I would like a PSU with all solid state caps.
And all motherboards which will have user replaceable LAN NICs.


----------



## Jetster (Sep 5, 2012)

SeaSonic X-SERIES X-1050 have all solid caps. As well as other high end PSUs


----------



## Yo_Wattup (Sep 5, 2012)

Aquinus said:


> I got one.
> 
> A good original video game.



ahem.. uhhh... read the first word of the title of this thread...


----------



## erixx (Sep 5, 2012)

Make *all* i/0 connections to be front ones, except power. But in a tidy way of course


----------



## Depth (Sep 5, 2012)

erixx said:


> Make *all* i/0 connections to be front ones, except power. But in a tidy way of course



Why don't you just turn your case around and attach all the cables in a tidy way?


----------



## Sir B. Fannybottom (Sep 5, 2012)

Frick said:


> I think you could upgrade the memory on some cards from the late 90's/early 2k's, iirc..
> 
> Me I'm not sure.. What happened to the OLED monitors we were promised some time ago? To expensive in big monitors? Otherwise I can't really think of anything feasible. A combined legacy PCIe card would be pretty nice actually.



I still have one! It has 4mbs in it atm. I also really want a display that wraps around you kinda like this:





but at a decent price.


----------



## qubit (Sep 5, 2012)

Frick said:


> Me I'm not sure.. What happened to the OLED monitors we were promised some time ago? To expensive in big monitors? Otherwise I can't really think of anything feasible.



From what I understand, they have never completely solved the short lifetime issues of those kinds of LED. The "organic" in them basically makes them "rot" in a sense, especially if any moisture gets into the cell. Hence, you _do_ see big screen OLED displays, but they are hugely expensive and are only sold into the professional market to rich organizations, where they can afford to change them out more frequently in order to have an impressive display grace their conference centres, etc.

§

-- JOB --
Rewrite the passage of the forum thread that begins at the words "From what I" and ends after "conference centres, etc.", putting "humidity" in place of "moisture". The material after this point is separate from the forum thread.

Collected data entries

§

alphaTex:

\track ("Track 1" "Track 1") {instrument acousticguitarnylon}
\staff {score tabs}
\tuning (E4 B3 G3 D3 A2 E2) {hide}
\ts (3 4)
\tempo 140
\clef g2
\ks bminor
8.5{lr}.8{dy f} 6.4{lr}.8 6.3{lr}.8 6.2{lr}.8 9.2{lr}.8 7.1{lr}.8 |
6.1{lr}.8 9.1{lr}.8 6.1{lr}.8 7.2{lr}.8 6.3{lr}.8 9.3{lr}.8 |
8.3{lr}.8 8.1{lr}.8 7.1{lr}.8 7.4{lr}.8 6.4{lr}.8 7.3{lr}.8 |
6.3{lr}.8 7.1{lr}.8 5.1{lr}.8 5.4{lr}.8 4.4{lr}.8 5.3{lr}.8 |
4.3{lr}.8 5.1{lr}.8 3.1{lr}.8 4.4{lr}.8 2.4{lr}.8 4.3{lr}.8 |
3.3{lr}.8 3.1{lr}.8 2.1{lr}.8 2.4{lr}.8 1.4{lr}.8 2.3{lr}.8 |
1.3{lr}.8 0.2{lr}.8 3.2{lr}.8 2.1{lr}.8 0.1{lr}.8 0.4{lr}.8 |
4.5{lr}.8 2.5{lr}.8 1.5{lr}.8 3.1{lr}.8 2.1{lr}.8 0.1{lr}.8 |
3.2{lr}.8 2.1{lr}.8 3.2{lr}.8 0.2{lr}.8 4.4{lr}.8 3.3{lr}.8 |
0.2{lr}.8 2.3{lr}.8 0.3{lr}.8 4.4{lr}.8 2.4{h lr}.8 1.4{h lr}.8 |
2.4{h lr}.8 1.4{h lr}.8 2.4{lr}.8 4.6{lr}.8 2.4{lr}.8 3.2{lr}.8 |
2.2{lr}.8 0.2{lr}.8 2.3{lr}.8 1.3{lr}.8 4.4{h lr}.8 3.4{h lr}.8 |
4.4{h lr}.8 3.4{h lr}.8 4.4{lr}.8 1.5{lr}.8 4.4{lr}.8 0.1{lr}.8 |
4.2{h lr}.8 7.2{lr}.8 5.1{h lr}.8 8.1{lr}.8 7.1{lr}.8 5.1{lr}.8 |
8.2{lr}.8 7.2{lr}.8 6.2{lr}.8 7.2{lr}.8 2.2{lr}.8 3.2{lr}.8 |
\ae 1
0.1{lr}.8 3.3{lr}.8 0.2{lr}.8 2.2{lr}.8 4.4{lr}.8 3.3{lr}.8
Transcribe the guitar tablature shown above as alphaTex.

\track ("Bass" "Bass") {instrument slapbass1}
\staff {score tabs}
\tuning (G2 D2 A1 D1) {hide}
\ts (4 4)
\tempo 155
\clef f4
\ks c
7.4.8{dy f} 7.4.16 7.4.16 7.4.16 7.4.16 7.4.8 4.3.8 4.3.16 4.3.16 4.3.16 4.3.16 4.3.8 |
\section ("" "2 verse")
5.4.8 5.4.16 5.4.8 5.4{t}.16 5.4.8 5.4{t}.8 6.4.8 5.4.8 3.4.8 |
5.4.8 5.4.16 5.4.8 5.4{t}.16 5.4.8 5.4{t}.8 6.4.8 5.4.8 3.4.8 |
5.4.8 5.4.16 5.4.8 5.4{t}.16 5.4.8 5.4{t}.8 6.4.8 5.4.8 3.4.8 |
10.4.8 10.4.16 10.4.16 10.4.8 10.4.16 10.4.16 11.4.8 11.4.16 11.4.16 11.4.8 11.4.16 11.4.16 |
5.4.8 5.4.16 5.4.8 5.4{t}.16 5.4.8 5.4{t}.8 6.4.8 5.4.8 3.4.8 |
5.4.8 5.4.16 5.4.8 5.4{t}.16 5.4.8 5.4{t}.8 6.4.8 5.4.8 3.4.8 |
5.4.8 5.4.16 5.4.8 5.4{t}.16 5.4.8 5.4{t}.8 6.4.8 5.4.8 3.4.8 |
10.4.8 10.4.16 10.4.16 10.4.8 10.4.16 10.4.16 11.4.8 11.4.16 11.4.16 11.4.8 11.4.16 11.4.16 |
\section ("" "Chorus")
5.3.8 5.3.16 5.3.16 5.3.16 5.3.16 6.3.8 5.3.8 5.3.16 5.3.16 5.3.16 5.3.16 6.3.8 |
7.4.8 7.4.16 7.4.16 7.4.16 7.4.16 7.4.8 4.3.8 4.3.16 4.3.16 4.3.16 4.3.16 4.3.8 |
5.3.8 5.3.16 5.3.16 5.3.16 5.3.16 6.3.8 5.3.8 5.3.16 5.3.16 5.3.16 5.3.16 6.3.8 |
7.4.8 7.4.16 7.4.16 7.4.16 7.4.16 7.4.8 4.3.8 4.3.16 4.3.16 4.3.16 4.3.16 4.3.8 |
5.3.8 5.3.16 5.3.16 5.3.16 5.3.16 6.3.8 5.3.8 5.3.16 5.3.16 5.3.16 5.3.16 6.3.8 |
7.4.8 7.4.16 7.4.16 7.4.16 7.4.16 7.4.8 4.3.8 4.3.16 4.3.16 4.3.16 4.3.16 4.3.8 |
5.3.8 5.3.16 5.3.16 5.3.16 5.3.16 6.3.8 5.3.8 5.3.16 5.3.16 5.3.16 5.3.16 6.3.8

§

-- RESULT FOR THIS EXERCISE --
From what I understand, they have never completely solved the short lifetime issues of those kinds of LED. The "organic" in them basically makes them "rot" in a sense, especially if any humidity gets into the cell. Hence, you _do_ see big screen OLED displays, but they are hugely expensive and are only sold into the professional market to rich organizations, where they can afford to change them out more frequently in order to have an impressive display grace their conference centres, etc.